Hypothetical Question Retriever

Required Graph Shape

Lexical Graph with Hypothetical Questions Lexical Graph with Hypothetical Questions

Context

The vector similarity between a question’s embedding and the text embedding of an appropriate answer or text source might be quite low. If we have question-chunk pairs available, we can execute a vector similarity search on the question embeddings, which will probably deliver much better results than a vector similarity search on the original text chunk.

Description

The user question is embedded using the same embedder that has been used before to create the question embeddings.
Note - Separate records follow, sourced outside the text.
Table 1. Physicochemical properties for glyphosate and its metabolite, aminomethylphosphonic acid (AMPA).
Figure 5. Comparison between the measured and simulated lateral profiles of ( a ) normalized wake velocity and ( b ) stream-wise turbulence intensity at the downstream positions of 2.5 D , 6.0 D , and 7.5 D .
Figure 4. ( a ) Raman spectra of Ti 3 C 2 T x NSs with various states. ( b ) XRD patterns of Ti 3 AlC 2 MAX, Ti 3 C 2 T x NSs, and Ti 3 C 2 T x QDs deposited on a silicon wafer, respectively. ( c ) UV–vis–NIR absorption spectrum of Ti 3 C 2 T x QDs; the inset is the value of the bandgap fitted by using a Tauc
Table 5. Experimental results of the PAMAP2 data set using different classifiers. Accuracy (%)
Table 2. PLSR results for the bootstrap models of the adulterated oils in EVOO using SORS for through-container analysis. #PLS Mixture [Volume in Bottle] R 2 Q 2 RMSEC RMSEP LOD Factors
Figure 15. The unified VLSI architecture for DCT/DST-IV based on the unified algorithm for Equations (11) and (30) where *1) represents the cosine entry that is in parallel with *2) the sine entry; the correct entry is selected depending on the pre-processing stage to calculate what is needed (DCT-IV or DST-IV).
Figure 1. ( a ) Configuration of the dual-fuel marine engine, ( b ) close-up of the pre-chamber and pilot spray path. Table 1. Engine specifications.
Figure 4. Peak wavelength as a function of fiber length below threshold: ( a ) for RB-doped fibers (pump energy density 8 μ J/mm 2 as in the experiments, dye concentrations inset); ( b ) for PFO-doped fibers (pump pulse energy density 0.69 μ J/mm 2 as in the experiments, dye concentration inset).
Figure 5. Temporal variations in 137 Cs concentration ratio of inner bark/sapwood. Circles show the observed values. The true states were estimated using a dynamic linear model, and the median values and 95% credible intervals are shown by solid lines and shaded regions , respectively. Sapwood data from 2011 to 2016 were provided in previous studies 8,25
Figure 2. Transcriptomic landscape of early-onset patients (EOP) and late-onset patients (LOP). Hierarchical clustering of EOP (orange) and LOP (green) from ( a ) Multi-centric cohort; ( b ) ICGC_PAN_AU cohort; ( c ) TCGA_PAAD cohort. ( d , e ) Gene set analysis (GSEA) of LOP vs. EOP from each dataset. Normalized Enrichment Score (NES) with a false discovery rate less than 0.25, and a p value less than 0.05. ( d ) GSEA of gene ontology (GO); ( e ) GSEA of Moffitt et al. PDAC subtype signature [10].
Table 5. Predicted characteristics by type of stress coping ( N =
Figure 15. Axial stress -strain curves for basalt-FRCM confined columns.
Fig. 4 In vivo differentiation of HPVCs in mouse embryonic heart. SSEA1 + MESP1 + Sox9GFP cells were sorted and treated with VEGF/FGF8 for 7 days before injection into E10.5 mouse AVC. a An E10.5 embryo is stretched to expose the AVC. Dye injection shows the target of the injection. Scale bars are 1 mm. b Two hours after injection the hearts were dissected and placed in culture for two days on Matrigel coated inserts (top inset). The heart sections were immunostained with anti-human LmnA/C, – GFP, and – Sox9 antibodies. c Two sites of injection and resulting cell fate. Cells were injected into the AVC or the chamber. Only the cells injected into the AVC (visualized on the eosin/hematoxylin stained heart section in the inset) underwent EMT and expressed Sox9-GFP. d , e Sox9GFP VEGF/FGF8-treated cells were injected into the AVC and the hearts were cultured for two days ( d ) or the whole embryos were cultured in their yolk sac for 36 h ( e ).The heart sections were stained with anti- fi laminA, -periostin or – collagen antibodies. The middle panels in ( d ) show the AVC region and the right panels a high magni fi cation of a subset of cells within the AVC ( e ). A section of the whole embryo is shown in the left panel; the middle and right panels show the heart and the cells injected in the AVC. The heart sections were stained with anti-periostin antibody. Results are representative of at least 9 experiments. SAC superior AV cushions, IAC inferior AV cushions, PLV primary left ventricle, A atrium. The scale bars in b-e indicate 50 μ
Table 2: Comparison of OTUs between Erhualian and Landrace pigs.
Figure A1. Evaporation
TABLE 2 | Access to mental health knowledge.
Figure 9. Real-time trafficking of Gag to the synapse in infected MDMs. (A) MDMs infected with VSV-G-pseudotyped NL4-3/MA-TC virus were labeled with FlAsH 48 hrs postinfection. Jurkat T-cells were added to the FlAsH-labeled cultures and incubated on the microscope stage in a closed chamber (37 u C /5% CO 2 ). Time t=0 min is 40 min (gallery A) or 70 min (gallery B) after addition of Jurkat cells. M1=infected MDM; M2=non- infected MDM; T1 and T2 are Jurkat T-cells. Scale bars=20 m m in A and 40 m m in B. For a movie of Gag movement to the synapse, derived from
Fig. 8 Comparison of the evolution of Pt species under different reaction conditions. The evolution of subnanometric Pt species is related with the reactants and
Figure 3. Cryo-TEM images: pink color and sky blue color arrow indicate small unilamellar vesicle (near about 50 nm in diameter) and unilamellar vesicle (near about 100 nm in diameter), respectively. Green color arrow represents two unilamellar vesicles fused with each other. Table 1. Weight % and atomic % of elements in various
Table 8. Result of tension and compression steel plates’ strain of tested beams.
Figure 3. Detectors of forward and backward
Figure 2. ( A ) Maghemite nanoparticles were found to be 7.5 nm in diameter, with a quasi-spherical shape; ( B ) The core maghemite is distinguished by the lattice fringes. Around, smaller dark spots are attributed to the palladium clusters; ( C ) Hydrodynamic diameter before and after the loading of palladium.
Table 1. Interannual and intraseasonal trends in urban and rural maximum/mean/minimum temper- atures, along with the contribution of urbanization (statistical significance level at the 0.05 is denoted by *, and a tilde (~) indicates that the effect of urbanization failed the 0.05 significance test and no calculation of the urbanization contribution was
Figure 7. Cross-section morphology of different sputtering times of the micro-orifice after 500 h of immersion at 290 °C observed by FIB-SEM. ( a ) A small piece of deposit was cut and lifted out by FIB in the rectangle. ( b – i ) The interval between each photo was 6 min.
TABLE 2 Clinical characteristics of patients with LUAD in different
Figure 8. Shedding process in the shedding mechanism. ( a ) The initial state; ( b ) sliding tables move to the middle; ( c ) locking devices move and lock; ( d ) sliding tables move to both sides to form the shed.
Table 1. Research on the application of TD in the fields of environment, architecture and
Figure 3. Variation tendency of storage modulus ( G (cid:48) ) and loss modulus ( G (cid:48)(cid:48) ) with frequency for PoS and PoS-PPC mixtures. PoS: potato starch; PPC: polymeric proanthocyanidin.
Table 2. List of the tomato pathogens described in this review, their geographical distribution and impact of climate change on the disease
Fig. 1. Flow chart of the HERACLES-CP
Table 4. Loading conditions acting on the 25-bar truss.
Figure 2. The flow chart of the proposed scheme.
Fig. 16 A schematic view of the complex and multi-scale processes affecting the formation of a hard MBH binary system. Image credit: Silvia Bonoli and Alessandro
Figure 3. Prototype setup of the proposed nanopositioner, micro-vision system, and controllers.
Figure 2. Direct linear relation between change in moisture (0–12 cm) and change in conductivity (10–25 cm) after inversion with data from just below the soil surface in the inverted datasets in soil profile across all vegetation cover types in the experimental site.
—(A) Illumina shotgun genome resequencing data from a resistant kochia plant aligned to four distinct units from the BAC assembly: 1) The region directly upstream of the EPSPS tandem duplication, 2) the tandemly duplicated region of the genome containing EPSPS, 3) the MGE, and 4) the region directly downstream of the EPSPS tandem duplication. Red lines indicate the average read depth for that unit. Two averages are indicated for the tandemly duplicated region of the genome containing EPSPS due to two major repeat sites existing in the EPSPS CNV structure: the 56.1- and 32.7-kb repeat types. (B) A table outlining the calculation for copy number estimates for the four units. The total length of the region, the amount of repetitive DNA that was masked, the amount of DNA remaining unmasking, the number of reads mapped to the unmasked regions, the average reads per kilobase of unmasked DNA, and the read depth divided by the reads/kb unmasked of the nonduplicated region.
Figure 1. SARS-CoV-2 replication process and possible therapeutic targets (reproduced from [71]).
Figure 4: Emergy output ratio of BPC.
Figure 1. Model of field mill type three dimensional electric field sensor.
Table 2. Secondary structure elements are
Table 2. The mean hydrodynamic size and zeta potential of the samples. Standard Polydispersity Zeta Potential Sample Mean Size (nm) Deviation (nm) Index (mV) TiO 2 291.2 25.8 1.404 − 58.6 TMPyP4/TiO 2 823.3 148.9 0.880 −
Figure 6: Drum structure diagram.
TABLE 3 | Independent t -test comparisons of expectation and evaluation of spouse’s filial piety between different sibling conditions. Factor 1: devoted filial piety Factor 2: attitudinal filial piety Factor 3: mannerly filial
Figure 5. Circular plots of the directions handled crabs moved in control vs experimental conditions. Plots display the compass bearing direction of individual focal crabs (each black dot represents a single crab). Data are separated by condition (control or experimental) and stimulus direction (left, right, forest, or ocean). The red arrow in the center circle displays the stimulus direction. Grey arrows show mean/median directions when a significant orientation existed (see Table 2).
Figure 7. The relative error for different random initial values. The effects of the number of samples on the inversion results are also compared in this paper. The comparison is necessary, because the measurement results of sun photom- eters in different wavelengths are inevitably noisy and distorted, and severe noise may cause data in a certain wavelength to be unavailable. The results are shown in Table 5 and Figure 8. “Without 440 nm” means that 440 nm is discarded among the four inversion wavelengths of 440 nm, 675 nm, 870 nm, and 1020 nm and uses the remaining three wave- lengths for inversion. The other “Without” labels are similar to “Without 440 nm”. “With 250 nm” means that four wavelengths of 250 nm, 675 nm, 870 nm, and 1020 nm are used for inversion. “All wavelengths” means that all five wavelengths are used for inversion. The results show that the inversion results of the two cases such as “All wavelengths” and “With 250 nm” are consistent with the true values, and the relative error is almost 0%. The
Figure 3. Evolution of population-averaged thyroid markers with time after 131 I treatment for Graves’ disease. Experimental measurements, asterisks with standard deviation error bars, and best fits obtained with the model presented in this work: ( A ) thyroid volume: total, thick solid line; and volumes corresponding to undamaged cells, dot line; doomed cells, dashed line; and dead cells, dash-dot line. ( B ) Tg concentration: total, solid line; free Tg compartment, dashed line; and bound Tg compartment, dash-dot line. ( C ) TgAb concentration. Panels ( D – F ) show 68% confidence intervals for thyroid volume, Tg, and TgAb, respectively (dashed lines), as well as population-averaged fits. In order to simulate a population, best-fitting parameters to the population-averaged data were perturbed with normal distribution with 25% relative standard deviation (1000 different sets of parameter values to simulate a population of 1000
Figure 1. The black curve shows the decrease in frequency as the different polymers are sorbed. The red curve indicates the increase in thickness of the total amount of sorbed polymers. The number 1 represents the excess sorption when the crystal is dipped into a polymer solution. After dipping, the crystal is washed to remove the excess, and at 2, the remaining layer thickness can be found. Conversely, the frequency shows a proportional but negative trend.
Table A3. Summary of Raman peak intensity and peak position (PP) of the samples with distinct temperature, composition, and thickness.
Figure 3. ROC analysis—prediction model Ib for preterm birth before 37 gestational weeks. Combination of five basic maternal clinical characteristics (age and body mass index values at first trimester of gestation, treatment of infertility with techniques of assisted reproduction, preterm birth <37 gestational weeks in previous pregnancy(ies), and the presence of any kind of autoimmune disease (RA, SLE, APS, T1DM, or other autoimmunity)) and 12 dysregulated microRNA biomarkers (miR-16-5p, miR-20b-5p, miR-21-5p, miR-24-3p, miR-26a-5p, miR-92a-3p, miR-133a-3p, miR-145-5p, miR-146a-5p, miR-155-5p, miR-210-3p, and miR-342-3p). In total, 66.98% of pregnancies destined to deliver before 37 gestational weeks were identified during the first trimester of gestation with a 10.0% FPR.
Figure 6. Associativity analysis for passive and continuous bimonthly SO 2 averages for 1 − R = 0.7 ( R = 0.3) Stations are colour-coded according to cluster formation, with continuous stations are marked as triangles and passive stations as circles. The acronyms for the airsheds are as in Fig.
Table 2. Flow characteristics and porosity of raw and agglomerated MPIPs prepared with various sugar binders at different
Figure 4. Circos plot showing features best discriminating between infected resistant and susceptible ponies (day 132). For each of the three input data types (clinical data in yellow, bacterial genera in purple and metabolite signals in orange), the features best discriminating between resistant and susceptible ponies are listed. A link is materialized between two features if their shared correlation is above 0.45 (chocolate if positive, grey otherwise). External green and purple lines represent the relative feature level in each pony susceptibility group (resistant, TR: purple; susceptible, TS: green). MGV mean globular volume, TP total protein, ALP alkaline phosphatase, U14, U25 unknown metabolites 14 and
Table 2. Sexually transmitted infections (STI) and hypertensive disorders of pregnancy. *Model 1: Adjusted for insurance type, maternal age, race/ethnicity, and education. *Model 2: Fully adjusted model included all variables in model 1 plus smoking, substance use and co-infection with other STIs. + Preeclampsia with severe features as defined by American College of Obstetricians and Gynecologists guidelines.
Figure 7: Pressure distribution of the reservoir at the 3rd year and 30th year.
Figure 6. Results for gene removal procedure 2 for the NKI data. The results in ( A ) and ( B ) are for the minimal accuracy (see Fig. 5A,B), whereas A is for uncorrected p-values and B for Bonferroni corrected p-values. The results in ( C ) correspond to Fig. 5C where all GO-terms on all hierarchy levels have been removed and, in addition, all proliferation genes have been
A vector similarity search is executed on the previously generated questions. k (number previously configured by developer / user) most similar questions are found and their related Chunks are retrieved.

Usage

This pattern can yield better results in the vector similarity search than a question-to-chunk similarity search as used in e.g. Basic Retrievers or Parent-Child Retrievers. However, it also requires more pre-processing effort and cost in LLM calls for the question generation.

Required pre-processing

Use an LLM to generate hypothetical questions answered within the chunks. Embed the question using an embedding model. Record the relationship between questions and the chunk that contains their answer.

Retrieval Query

MATCH (node)<-[:HAS_QUESTION]-(chunk)
WITH chunk, max(score) AS score // deduplicate chunks
RETURN chunk.text AS text, score, {} AS metadata

Resources

Existing Implementations

Example Implementations

Notes

The Hypothetical Question Retriever is in a way quite similar to the Hypothetical Document Embeddings (HyDE) Retriever (see RAG using LangChain: Part 5 — Hypothetical Document Embeddings). The main idea behind them is to increase the similarity between the user question and the available text by moving them into a similar region of the vector space. In the Hypothetical Question Retriever, we generate hypothetical questions that the user question is matched against Whereas in the HyDE retriever, the LLM generates a hypothetical answer to the user question (without using the grounding database) and, subsequently, the hypothetical answer is matched against the actual chunks in the database to find the best fit. We aren’t looking at the HyDE retriever in more detail since it lives in the pre-processing RAG phase, rather than in the retrieval phase, and also does not require a specific kind of underlying graph pattern.